If a student is admitted to a clinic, s/he is not placed on any waitlists. A student who is not admitted to any clinic is automatically placed on the waitlist for each clinic s/he ranked (or, if s/he indicated s/he would like to be considered for all vacancies, on the waitlist of all clinics). If a clinic seat opens up, that clinic will select a student from the waitlist. If the seat cannot be filled in this way, the Director of Clinical Programs will solicit additional student applications via broadcast email.
When does clinic start?
Some clinics have a mandatory orientation that starts before classes begin for the semester. Check the clinic info sheets for more information.
How long am I responsible for my cases or other clinic assignments?

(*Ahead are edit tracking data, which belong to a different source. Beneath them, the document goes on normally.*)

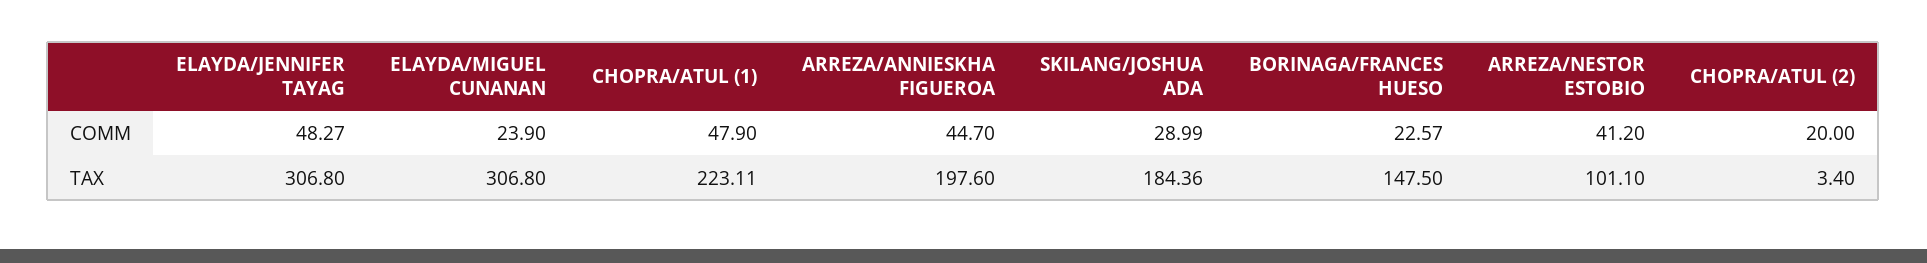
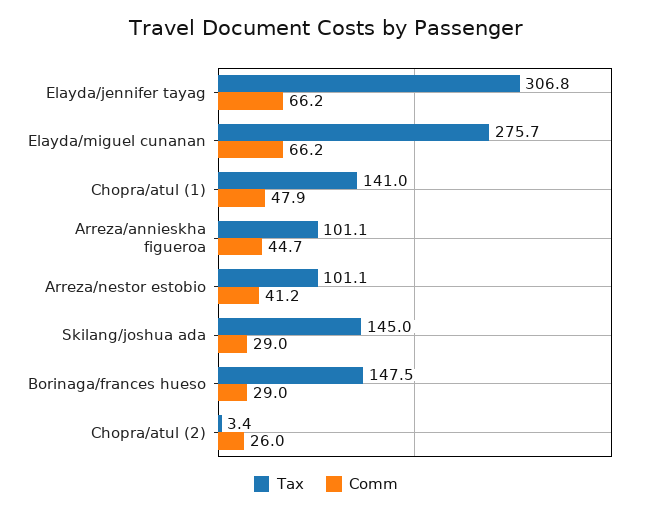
  {
    "COMM": {
-     "ELAYDA/JENNIFER TAYAG": 48.27,
+     "ELAYDA/JENNIFER TAYAG": 66.2,
-     "ELAYDA/MIGUEL CUNANAN": 23.9,
+     "ELAYDA/MIGUEL CUNANAN": 66.2,
      "CHOPRA/ATUL (1)": 47.9,
      "ARREZA/ANNIESKHA FIGUEROA": 44.7,
      "SKILANG/JOSHUA ADA": 28.99,
-     "BORINAGA/FRANCES HUESO": 22.57,
+     "BORINAGA/FRANCES HUESO": 29,
      "ARREZA/NESTOR ESTOBIO": 41.2,
-     "CHOPRA/ATUL (2)": 20
+     "CHOPRA/ATUL (2)": 26
    },
    "TAX": {
      "ELAYDA/JENNIFER TAYAG": 306.8,
-     "ELAYDA/MIGUEL CUNANAN": 306.8,
+     "ELAYDA/MIGUEL CUNANAN": 275.7,
-     "CHOPRA/ATUL (1)": 223.11,
+     "CHOPRA/ATUL (1)": 141,
-     "ARREZA/ANNIESKHA FIGUEROA": 197.6,
+     "ARREZA/ANNIESKHA FIGUEROA": 101.1,
-     "SKILANG/JOSHUA ADA": 184.36,
+     "SKILANG/JOSHUA ADA": 145,
      "BORINAGA/FRANCES HUESO": 147.5,
      "ARREZA/NESTOR ESTOBIO": 101.1,
      "CHOPRA/ATUL (2)": 3.4
    }
  }

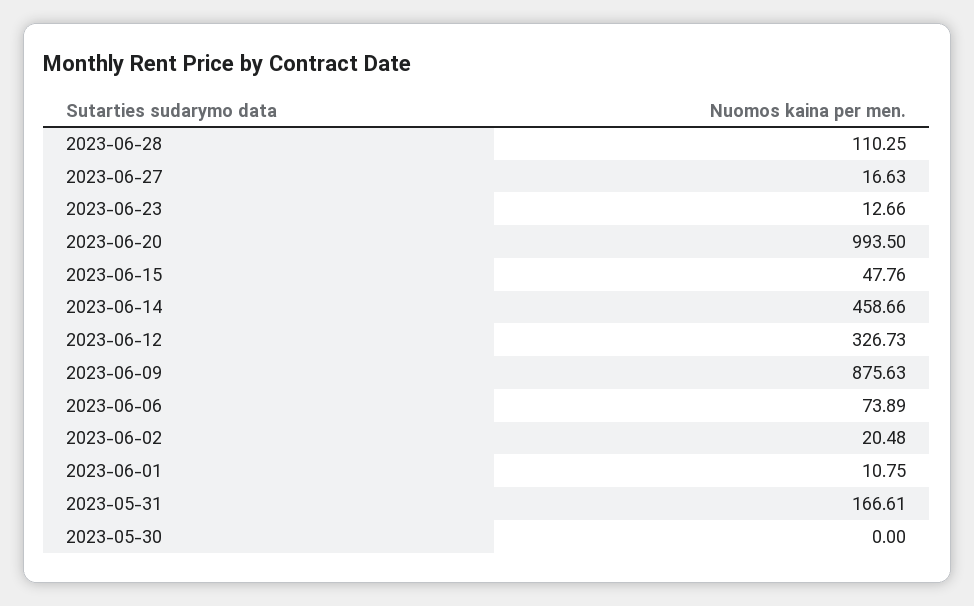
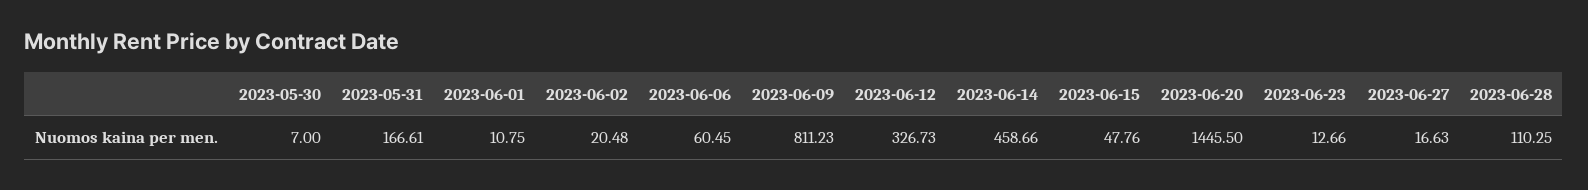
  {
    "2023-06-28": 110.25,
    "2023-06-27": 16.63,
    "2023-06-23": 12.66,
-   "2023-06-20": 993.5,
+   "2023-06-20": 1445.5,
    "2023-06-15": 47.76,
    "2023-06-14": 458.66,
    "2023-06-12": 326.73,
-   "2023-06-09": 875.63,
+   "2023-06-09": 811.23,
-   "2023-06-06": 73.89,
+   "2023-06-06": 60.45,
    "2023-06-02": 20.48,
    "2023-06-01": 10.75,
    "2023-05-31": 166.61,
-   "2023-05-30": 0
+   "2023-05-30": 7
  }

Each clinic determines the duration of a student’s responsibility. Clinic students are generally expected to work for their clinic until the end of the examination period unless the clinic director has established a shorter period. In some cases, the needs of clinic clients will require that a student perform some tasks after the semester ends. In other cases, students may – with the approval of the clinic director – request a short extension to complete a project. In either case, an extension form must be filled out before the examination period begins and will be effective only upon review and signature of Associate Dean Kristin Henning. If a tribunal or legislative body has continued a clinic case for hearing beyond the period of the student’s clinic enrollment, Dean Henning will generally grant an extension until the completion of the hearing. Except in unusual cases, an extension requested for any other reason will not be approved if it exceeds one month from the end of the examination period. If an extension is approved, grades will be submitted to the Registrar’s office within three weeks after the extension expires. In some cases, a clinic director may permit a student who wishes to handle a case that will not conclude until after the semester ends to continue representation.
How are students graded?
Clinics grade in accordance with the historical grade distribution (see the Student Handbook of Academic Policies for more information about this distribution). Final examinations are not given. Rather, student evaluations are based on performance of the lawyering tasks associated with the representation of a client and on a student’s ability to learn from those experiences. Most (but not all) clinics provide students with three or four separate grades for different elements of the students’ work (i.e., seminar, case work, professionalism, etc.). The faculty of each clinic determines the specific criteria upon which students are evaluated. While the faculty is ultimately responsible for determining students’ grades, fellows may participate in the grading process as well.
What should a student do if s/he has or suspects s/he has a disability that may affect their experience in a clinic?
Because of the nature of clinic work, students with disabilities may encounter a need for accommodations in clinics that may be different from those previously established as appropriate for other courses. The kind of accommodations will depend on the particular clinic’s area of practice and may vary from clinic to clinic. Therefore, students registered with the Law Center’s Office of Disability Services or who suspect that they may have a disability that could affect their experience in a clinic should consult Director of Clinical Programs Jenn Cilingin (firstname.lastname@example.org) and/or the Director of Disability Services Mara Bellino (email@example.com). We advise that students initiate such consultations as soon as possible, ideally before applying to clinics, so they can factor the relevant considerations regarding accommodations into their clinic selection process.